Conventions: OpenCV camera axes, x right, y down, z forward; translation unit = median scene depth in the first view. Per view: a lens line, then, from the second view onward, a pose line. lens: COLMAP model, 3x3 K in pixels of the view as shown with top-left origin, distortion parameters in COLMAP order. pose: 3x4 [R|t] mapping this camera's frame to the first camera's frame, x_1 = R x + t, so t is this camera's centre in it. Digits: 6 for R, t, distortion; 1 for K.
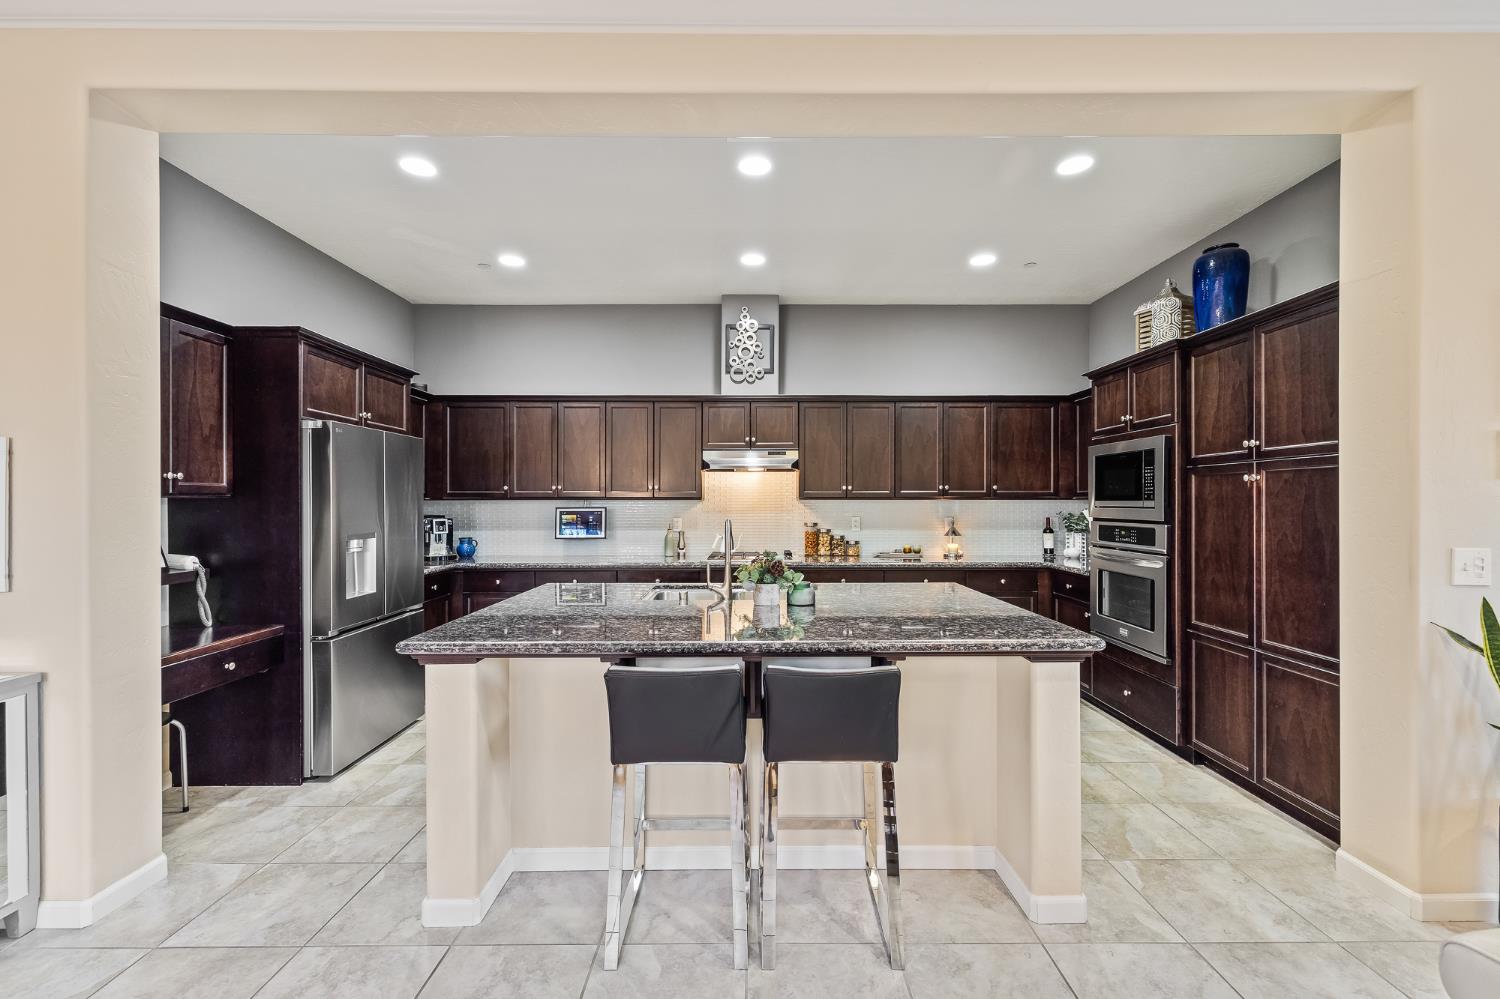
lens RADIAL K [[638.3, 0, 754.2], [0, 638.3, 503.2], [0, 0, 1]] dist [0.011009, -0.000479]
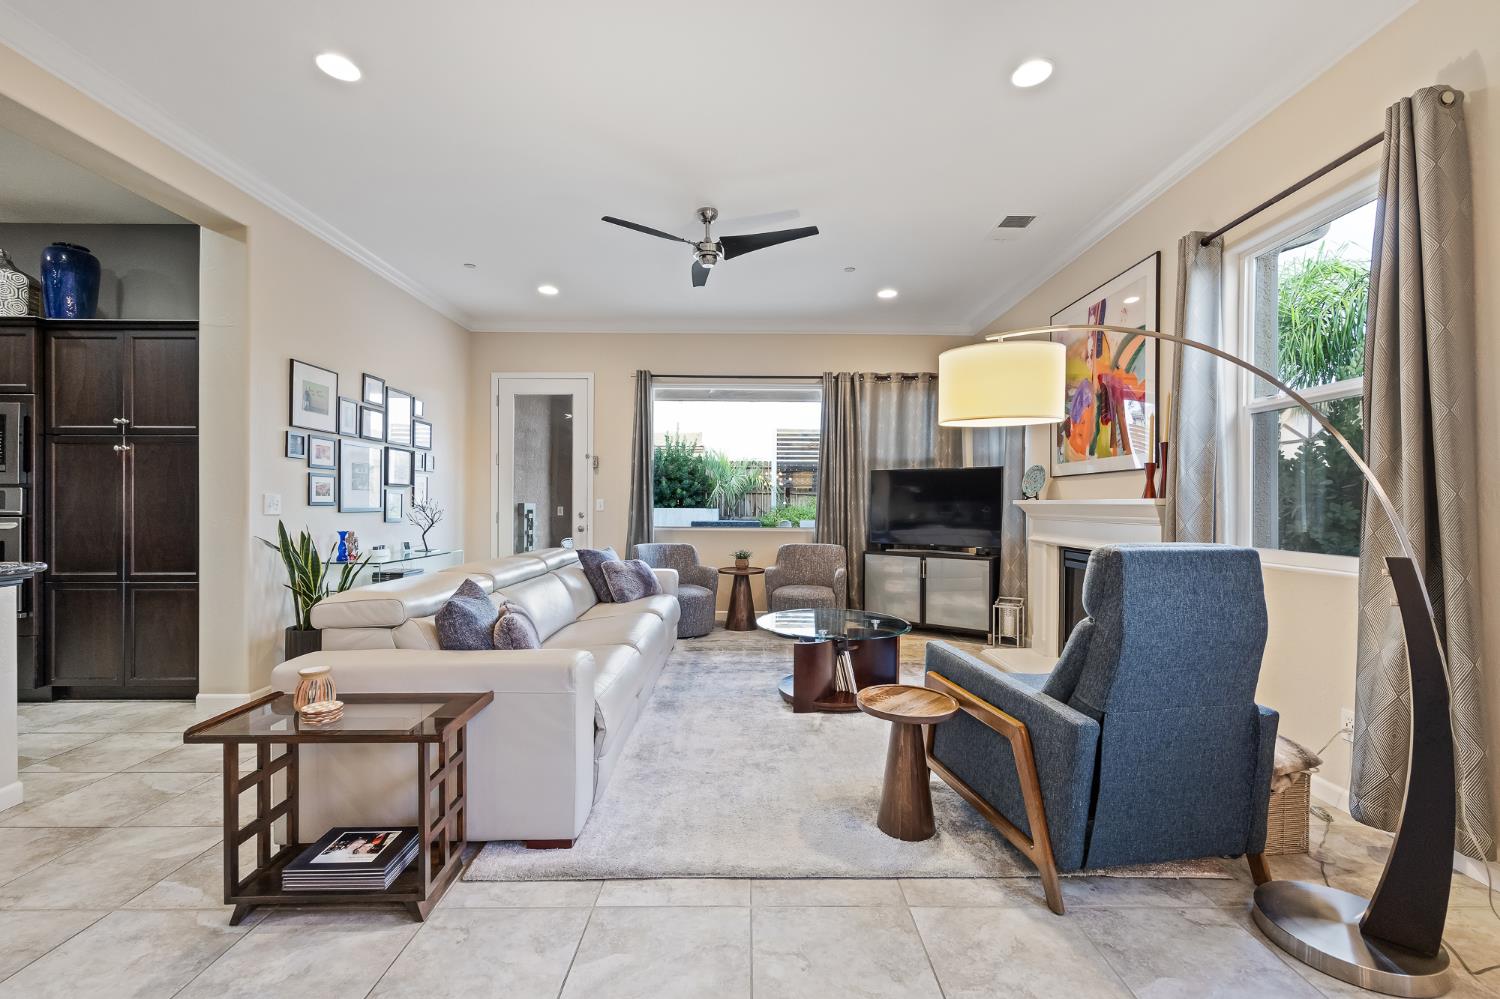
lens RADIAL K [[638.3, 0, 757.3], [0, 638.3, 502.5], [0, 0, 1]] dist [0.011009, -0.000479]
pose [[0.006873, 0.004786, 0.999965, -0.448678], [-0.001826, 0.999987, -0.004773, 0.065371], [-0.999975, -0.001793, 0.006882, -0.244191]]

INSTRUCTIONS TO FOLLOW:
Put the lines above into a JSON list of strings, one string per line, skipping blank lines and leaving out the pictures.

SOLVED PROBLEM:
[
  "Conventions: OpenCV camera axes, x right, y down, z forward; translation unit = median scene depth in the first view. Per view: a lens line, then, from the second view onward, a pose line. lens: COLMAP model, 3x3 K in pixels of the view as shown with top-left origin, distortion parameters in COLMAP order. pose: 3x4 [R|t] mapping this camera's frame to the first camera's frame, x_1 = R x + t, so t is this camera's centre in it. Digits: 6 for R, t, distortion; 1 for K.",
  "lens RADIAL K [[638.3, 0, 754.2], [0, 638.3, 503.2], [0, 0, 1]] dist [0.011009, -0.000479]",
  "lens RADIAL K [[638.3, 0, 757.3], [0, 638.3, 502.5], [0, 0, 1]] dist [0.011009, -0.000479]",
  "pose [[0.006873, 0.004786, 0.999965, -0.448678], [-0.001826, 0.999987, -0.004773, 0.065371], [-0.999975, -0.001793, 0.006882, -0.244191]]"
]